Usia tua tak bisa jadi alasan untuk istirahat dari puisi.” (Macaisme, 2013: 196). Sapardi memang
masih terus berpuisi di usianya yang tidak muda lagi. Dari sekian puisinya,
saya terkagum dengan “Dongeng Marsinah”. Puisi yang ditulisnya selama tiga
tahun itu berkisah tentang buruh bernama Marsinah. Sapardi dalam sekian emosi
akhirnya pun bisa berdamai dan menyebut Marsinah sebagai “arloji sejati” tanpa
menyalahkan atau menuduh siapa atas kematian buruh tersebut.
Sedang
Joko Pinurbo yang tak lain murid Sapardi, adalah lelaki yang mewarisi
kesederhanaan Sapardi. Puisi-puisinya memakai bahasa anak-anak yang mudah
dipahami tetapi sarat makna dan sentilan-sentilan.
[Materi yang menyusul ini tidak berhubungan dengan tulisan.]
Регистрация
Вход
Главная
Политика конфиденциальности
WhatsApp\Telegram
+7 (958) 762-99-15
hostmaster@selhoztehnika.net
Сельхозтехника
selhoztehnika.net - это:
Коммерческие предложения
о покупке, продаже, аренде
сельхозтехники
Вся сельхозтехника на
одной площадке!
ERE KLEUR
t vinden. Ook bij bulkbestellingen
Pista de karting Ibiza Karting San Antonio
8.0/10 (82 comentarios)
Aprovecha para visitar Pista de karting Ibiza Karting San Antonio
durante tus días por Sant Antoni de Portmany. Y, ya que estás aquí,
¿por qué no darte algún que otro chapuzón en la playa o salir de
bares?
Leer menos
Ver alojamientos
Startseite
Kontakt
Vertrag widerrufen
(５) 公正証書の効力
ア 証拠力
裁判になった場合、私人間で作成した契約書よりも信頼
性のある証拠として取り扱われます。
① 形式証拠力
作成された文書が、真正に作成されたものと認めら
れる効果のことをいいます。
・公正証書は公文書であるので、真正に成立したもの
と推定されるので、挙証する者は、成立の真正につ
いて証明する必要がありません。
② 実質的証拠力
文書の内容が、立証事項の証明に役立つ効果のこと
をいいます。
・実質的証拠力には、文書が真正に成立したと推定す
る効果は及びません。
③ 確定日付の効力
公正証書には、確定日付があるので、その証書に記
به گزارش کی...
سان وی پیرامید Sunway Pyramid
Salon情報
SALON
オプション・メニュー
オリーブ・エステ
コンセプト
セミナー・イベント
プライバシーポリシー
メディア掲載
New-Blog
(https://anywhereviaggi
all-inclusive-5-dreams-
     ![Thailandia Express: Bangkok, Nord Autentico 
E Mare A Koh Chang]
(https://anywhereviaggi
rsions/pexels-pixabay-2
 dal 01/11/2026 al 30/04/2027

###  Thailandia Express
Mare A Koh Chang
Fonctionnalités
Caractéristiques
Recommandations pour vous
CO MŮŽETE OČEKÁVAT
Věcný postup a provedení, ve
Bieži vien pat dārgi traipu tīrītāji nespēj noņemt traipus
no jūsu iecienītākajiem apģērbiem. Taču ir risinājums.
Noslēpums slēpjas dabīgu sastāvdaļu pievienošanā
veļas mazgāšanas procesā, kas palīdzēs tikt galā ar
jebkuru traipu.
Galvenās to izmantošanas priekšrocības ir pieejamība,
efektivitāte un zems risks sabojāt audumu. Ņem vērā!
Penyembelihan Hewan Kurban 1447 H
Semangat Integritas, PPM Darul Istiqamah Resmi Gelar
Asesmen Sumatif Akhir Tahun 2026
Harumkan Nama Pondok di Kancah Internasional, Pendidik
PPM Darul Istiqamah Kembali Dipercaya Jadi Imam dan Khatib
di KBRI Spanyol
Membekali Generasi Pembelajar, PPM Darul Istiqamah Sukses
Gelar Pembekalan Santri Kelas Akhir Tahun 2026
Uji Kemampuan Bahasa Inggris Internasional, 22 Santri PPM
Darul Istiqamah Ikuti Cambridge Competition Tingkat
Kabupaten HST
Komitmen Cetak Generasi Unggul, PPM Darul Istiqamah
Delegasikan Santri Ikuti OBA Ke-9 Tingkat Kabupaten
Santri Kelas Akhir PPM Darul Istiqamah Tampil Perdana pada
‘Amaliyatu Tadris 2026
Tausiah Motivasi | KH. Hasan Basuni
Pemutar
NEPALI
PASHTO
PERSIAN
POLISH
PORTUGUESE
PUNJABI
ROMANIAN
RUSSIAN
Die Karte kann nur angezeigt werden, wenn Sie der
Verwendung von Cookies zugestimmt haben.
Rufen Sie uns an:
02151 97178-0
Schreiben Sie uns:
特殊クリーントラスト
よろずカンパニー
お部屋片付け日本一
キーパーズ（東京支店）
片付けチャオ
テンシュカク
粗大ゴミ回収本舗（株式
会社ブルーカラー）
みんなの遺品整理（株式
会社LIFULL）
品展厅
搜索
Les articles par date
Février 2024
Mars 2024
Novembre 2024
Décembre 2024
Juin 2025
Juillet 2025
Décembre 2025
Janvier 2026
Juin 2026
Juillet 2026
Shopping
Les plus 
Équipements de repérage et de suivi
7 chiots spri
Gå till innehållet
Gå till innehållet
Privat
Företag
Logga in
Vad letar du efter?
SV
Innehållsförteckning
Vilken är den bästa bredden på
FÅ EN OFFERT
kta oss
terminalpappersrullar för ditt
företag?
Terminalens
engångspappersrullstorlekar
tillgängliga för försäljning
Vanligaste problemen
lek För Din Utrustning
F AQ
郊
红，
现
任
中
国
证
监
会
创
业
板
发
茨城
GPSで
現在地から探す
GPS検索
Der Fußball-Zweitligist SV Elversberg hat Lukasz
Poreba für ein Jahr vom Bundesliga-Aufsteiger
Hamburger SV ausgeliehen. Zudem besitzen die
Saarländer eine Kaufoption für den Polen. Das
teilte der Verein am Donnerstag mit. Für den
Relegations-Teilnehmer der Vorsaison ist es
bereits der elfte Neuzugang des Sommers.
Puisinya yang paling saya
kagumi adalah “Celana Ibu” yang berkisah tentang celana antara Yesus dan Bunda
Maria. Imajinasi kanak-kanaknya membawa saya untuk membaca kesederhanaan Nabi
ataupun Tuhan bagi kaum Nasrani tersebut. Bahwa sampai kapanpun kita adalah
seorang anak.
Bagi
mereka semua yang saya sebut, tidak ada alasan untuk tidak bergelut dengan
tulisan baik membaca maupun menulis. Bagaimana dengan kita?